Russia has played on that. Before November's Nato summit in Latvia, Moscow invited a Turkish delegation to visit Gazprom and the foreign ministry. Russia's deputy foreign minister, Alexander Grushko, told the delegation that the two countries' "relations in the fuel and energy sector play a crucial part in our co-operation". He also reiterated Moscow's backing for Iraq's territorial integrity – a reference designed to assure the Turkish of the Kremlin's support over the Kurdish question. Gazprom, for its part, went as far as to claim that it would help Turkey build a liquefied natural gas export plant in the country.

It is more likely, however, that Gazprom will help Turkey build more pipeline infrastructure, with the aim of increasing the country's ability to transit Russian gas to Europe. That would achieve the combined goals of increasing Russian sales to its main markets in the EU, as well undermining Nabucco and other trans-Turkey export routes.

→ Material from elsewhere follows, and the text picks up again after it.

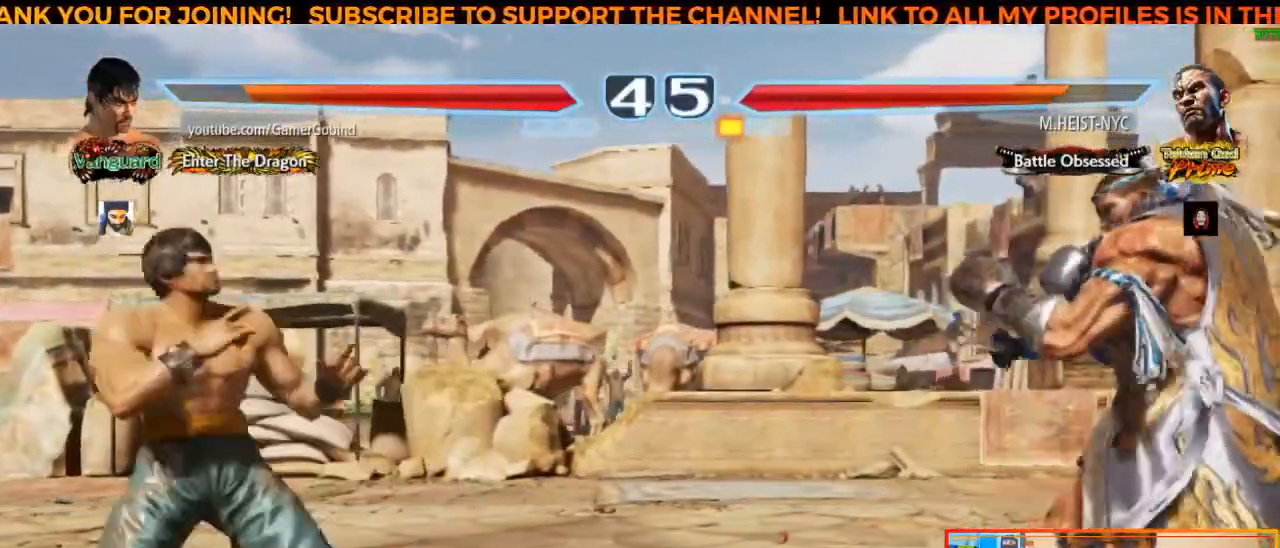
{"buttons": [], "left_stick": "center", "events": [[83, "left_stick", "down"], [183, "left_stick", "center"], [250, "left_stick", "left"], [317, "left_stick", "center"], [367, "left_stick", "left"], [450, "left_stick", "center"]]}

Igor Torbakov, an analyst at the Jamestown Foundation's Eurasia Daily Monitor, says Gazprom has already endorsed plans to begin feasibility studies of new pipelines in Turkey. One pipeline would cross the country from east to west; a second would run from north to south. For Gazprom, the slow growth of domestic demand in Turkey has been a blessing. Although it means that the Blue Stream project has been underused since it came on stream, that spare capacity now means Gazprom has a head-start in the battle to secure onward transit markets and to exert influence over Turkey itself.

Turkey: got broke, became broker

TURKEY'S emergence as a transport hub for energy coming out of the Middle East and Central Asia and into Europe and the West is an accident. Not long ago, Botas, the state-owned gas pipeline company, was predicting demand for natural gas would be 53.8bn cm/y in 2005, and rise quickly thereafter, to 85bn cm/y by 2015. Predictions for a rapid rise in gas-fired power generation saw exporters rush to sign long-term contracts with the country.

Botas got it wrong. In 2001, the economy crashed amid a poorly planned price deregulation. Turkey, which had signed for more gas than it needed, went broke, as its stock exchange lost around half of its value amid a banking crisis, the lira collapsed, inflation soared to 68%, real GNP fell, and Ankara racked up some $20bn in debts to the International Monetary Fund. Botas, understandably, revised its demand figure for 2005 to 25.5bn cm/y.

Rising value

But the unneeded import capacity now turns out to be a boon for Turkey. Its progress towards EU membership may be slow, but the country's value to Europe is growing. Turkey has become Europe's gas broker. Upstream developers are keen to add a host of other infrastructure projects to the country (see Table 1).

That leaves the country in a strong position. Its own supplies of natural gas should be secure and its strategic importance to Europe is increasing with every new cubic metre of transit capacity.

It also leaves the suppliers to Turkey in a strong position, given that they can now sell their gas to Europe. Gazprom's $3.2bn Blue Stream pipeline, for example, which crosses the Black Sea to Turkey, has had its problems – not least when Turkey shut down the line because it did not need the gas. But from 2010, Blue Stream will be able to supply Turkey with half of its 16bn cm/y of capacity and send the rest to Europe through Turkey's gas network. Officially, Turkey and Gazprom say incremental supplies through Blue Stream will be met by rising Turkish demand. However, Gazprom also says Blue Stream could help fill Nabucco.

Meanwhile, Iran is in a similar situation to Gazprom. A contract signed in 2002 commits Iran to supply Turkey with 14bn cm/y of gas through a pipeline from Tabriz to Ankara. Maximum capacity could eventually be some 25bn cm/y. However, Iran's exports have rarely exceeded 4bn cm/y since the line came on stream. That leaves substantial spare capacity for any export projects to Europe through the same route – should Turkey and Iran ever agree on a price for the gas and if Iran ever expands its internal network to bring gas from the Mideast Gulf to export points in northern Iran.